When it comes to young sci-fi heroes on desert planets, Star Wars has the monopoly.
If you were to ask random people on the street about such heroic figures, poised to take on evil empires, you’d probably have to ask at least 10 people before someone asked if you were talking about Dune or A New Hope.
And yet, if George Lucas hadn’t snagged some of his visual language from Dune, it’s possible Star Wars would have been far less successful. But is Paul Atreides from Dune just the 1.0 version of Luke Skywalker?
Turns out, these two couldn’t be more different. Here’s why. Mild spoilers ahead for Dune and Star Wars.
5. Paul has a great relationship with his parents
Unlike Luke Skywalker, Paul Atreides doesn’t have to confront demons related to his parentage, and that’s because Duke Leto is a pretty good dad.
Yes, Paul gets angsty about all the various schemes that Leto was part of, but Frank Herbert’s Dune novel isn’t designed to make you think Leto was a bad guy, or that he ever became evil. Far from it, in fact.
If both Paul and Luke are defined by their relationships with their parents, Paul is Luke’s opposite in every way. Luke never knew his mother and had to deal with this father being a monstrous warlord. In contrast, Paul hangs out with his mother, Lady Jessica, and basically learns how to be a badass by watching her.
4. Luke triumphs, while Paul’s destiny is dark
In some ways, Luke Skywalker’s path along the traditional “hero’s journey” is a paint-by-numbers adventure. But in other ways, Luke is unpredictable. Luke doesn’t always do what Yoda and the Emperor think he’ll do. This unpredictability is arguably part of why he ends up saving the day in Return of the Jedi.
Conversely, although Paul has confusing visions of the future (like Luke), he doesn’t necessarily avoid negative outcomes. In some ways, as soon as Paul comes to Arrakis, his path to becoming Muad'Dib is set. In the sense that Paul has a harder time avoiding his destiny, he’s actually more like Anakin than Luke.
3. Luke has minimal training, but Paul is a pro
At the beginning of Dune, Herbert makes it clear that Paul had excellent teachers. Gurney Halleck, Duncan Idaho, Thufir Hawat, and even the duplicitous Dr. Yueh all help Paul hone his skills as a warrior and a scholar. On top of that, Lady Jessica is a Bene Gesserit, the Dune equivalent of a Jedi — though arguably, she’s much more shrewd than your average Jedi.
As mentioned by Dave Filoni recently, Luke’s training is quite minimal compared to that of many other Jedi. If you were to pull Paul into the Star Wars universe, he’d probably be closer to a Ben Solo than a Luke: super-powerful, with a ton of resources.

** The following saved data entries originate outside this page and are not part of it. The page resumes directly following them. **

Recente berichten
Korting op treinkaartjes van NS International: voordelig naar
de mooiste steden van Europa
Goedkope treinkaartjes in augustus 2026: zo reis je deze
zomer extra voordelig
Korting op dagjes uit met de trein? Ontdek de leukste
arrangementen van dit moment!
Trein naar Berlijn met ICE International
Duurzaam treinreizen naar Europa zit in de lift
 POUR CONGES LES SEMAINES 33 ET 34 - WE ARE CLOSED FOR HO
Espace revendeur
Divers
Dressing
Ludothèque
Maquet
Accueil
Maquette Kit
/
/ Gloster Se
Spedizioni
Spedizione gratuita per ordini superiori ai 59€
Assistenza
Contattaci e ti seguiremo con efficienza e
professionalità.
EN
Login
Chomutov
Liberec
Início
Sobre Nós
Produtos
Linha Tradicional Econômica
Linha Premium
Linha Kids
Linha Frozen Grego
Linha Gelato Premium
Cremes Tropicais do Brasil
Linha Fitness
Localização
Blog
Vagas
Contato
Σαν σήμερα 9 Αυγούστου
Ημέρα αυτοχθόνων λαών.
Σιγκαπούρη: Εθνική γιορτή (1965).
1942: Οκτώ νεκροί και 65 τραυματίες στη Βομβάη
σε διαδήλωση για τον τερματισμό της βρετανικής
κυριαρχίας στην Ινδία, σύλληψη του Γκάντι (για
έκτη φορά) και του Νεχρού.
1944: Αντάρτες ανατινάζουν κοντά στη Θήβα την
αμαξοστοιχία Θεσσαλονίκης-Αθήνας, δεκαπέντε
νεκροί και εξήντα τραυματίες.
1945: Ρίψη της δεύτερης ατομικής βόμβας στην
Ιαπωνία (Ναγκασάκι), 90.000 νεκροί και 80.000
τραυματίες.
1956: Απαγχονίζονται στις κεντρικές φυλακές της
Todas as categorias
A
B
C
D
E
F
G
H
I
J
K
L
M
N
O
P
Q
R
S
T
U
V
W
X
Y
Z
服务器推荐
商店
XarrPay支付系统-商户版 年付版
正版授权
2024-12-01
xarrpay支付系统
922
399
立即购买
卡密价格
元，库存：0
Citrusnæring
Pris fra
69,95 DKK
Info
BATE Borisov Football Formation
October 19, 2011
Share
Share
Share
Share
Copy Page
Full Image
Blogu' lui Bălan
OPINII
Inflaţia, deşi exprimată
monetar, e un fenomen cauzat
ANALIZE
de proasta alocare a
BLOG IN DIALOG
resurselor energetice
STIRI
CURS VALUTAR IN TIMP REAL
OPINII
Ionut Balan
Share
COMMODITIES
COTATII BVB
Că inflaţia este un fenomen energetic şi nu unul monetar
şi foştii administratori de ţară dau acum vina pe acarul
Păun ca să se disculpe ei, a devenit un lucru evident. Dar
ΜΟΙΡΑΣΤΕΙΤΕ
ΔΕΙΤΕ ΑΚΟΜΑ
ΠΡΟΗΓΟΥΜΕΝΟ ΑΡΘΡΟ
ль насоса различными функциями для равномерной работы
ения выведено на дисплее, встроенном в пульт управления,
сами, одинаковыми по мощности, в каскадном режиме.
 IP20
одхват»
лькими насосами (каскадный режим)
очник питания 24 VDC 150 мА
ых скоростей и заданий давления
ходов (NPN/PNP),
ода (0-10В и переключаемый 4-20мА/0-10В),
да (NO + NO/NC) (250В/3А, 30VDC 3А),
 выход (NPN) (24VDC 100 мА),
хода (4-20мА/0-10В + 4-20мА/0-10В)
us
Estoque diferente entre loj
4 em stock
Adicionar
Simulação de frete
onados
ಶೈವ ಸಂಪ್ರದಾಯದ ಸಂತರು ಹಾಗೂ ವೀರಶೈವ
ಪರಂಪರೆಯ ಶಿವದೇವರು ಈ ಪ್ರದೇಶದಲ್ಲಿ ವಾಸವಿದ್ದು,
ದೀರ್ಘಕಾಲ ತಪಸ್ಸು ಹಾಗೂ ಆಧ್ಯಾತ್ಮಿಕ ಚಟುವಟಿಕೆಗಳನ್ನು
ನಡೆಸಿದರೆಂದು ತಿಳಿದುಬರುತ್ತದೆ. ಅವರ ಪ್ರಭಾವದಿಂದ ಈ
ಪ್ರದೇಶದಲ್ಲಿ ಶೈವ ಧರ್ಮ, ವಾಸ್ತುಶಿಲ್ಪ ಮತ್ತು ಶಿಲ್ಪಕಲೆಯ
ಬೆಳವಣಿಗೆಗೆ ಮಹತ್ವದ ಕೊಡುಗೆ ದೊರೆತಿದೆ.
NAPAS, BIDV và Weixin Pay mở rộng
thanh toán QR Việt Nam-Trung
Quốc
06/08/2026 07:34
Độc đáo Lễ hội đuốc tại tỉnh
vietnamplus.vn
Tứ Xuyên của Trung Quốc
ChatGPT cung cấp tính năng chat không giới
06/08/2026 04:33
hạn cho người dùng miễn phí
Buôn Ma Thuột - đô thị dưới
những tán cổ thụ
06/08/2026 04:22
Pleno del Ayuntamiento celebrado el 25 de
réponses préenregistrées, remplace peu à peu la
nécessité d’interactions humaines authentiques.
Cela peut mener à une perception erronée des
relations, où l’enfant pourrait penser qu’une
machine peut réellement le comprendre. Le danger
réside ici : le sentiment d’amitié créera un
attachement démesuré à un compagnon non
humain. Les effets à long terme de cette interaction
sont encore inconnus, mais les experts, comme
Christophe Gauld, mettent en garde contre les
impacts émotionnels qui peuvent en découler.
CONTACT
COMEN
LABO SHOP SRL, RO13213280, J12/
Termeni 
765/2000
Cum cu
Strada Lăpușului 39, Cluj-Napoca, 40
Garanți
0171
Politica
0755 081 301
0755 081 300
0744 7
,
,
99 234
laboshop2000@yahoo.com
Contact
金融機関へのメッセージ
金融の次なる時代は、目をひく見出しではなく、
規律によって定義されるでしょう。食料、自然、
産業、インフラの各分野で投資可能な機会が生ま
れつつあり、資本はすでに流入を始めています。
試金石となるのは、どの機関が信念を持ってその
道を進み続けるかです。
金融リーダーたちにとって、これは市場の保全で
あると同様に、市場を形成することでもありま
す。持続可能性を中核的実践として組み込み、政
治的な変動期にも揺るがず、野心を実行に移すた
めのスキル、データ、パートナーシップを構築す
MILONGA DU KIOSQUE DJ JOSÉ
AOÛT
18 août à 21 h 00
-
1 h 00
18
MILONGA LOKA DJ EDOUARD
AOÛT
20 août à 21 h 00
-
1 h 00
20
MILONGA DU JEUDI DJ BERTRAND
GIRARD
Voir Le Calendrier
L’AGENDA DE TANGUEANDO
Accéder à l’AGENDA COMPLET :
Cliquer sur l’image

2. Paul’s love is pure — and pivotal
Paul’s love for Chani in Dune is one of the greatest things about the first and second novels. Although Chani doesn’t have a huge role in the first half of the first book, it seems like the new film will reframe some of that narrative to tell Dune from Chani’s perspective.
Somewhat infamously, Luke Skywalker never really finds love in his battle against the Empire. This isn’t Luke’s fault, of course, but the fact that Luke is often a lone wolf makes him strikingly different from Paul Atreides. By the end of Dune, Paul and Chani are a power couple, and the story is about them, not just about Paul. Luke’s story (in the films) stays pretty centered on him.
1. Luke leaves, but Paul stays
The biggest difference between Luke Skywalker and Paul Atreides might also be the most striking difference between Dune and Star Wars in their entireties.
In A New Hope, Luke begins his journey on a desert planet and sets off to see the galaxy. We’re told time and time again in Star Wars that Tatooine (or Jakku) is the type of place you want to get away from and not the type of place you learn to call home.
Paul’s journey to his desert planet is the opposite. The arc of Paul Atreides establishes him as someone who comes from the wider galaxy, specifically the cushy planet Caladan. His family moves to the planet Arrakis, and the story of Dune is about what happens when they stay there.
If Luke were like Paul, then his story would need to start on Courscant and end on Tatooine. Neither philosophical microcosm is superior; both Star Wars and Dune manage to reflect various aspects of human nature through the movements of their characters. But these narrative arcs fall along opposite ends of a spectrum. Luke Skywalker wants to leave his home and discover adventure. Paul wants to keep his identity intact; unwittingly, by coming to Arrakis, he finds a new home.
Dune hits theaters and HBO Max in the US on October 22, 2021.